Confira a entrevista que fizemos sobre o que passou e o que nos aguarda no campo econômico.

Terraço Econômico – Quando o assunto é o governo Dilma, muito é dito sobre a desastrosa política fiscal. Mas você já fez diversos comentários sobre a ingerência de Dilma na política monetária, dizendo, inclusive, que ela havia sido a “presidente do Banco Central” em seu primeiro mandato. Como você avalia estas interferências no seu livro, principalmente no que diz respeito ao mau sinal que estes movimentos enviaram sobre a credibilidade do BC? O que o governo Dilma deixou de lição sobre o desenho da instituição?

Monica de Bolle – Acho que o governo Dilma promoveu verdadeiro desmonte institucional em todas áreas. Na política fiscal, a LRF foi arrombada pela contabilidade criativa, pedaladas e descumprimento de metas. Para não falar das desonerações atabalhoadas. Na área monetária, o Banco Central foi submetido a uma política cujo objetivo era levar a taxa de juros real para 2% de qualquer maneira, sem levar em conta as restrições que se impunham naquele momento – a inflação alta, as expectativas desancoradas. Por fim, o crédito público desenfreado que ajudou a pôr todos os pregos que faltavam no caixão da política macroeconômica. Dilma enterrou a política macroeconômica, que agora está sendo reconstruída a duras penas e grandes sacrifícios.

No final do ano passado, você demonstrou preocupação com as relações entre o BC e Tesouro.

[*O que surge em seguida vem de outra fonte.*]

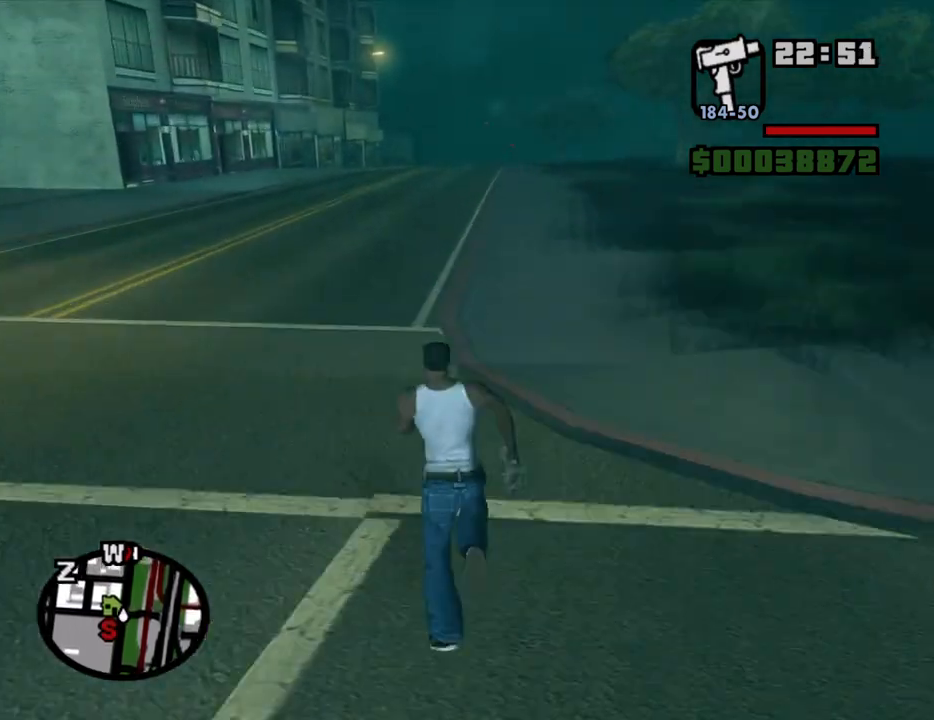
{"keys": ["w"], "mouse": [], "events": [[84, "space", "down"], [117, "space", "up"], [217, "space", "down"], [267, "space", "up"], [367, "space", "down"], [400, "space", "up"]]}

Na ocasião, foi editada a MP 704, que permitia que o governo pagasse as pedaladas utilizando o dinheiro da conta única do Tesouro no BC. Esta medida só foi possível devido à Lei 11803, aprovada ainda no governo Lula, que instituía a contabilização dos ganhos não-realizados das reservas internacionais na conta única. Você trata desta questão no seu livro?

Não diretamente. Essa questão é bastante técnica, e, como o objetivo desse livro era dar uma ideia para o público geral sobre como pôde o Brasil chegar ao estado lastimável em que chegou, não entro a fundo em questões como as relações entre Tesouro e Banco Central. Não há dúvida de que o relacionamento incestuoso entre as duas instituições foi fonte de mais desagravos e problemas institucionais, mas esse tema está mais bem abordado para os interessados no livro que o Edmar Bacha lançará em breve, em coautoria com diversos especialistas.

Na sinopse do livro, divulgada recentemente em sua página do Facebook, chama-se atenção à fluência e simplicidade do texto, mesmo para leitores mais “leigos”. Você acredita que parte da pobreza do debate econômico no Brasil se deve justamente à complexidade da linguagem empregada por economistas (e muitas vezes, a quase ininteligível divagação de certas figuras influentes) no Brasil, afastando a “massa” de importantes debates para a sociedade?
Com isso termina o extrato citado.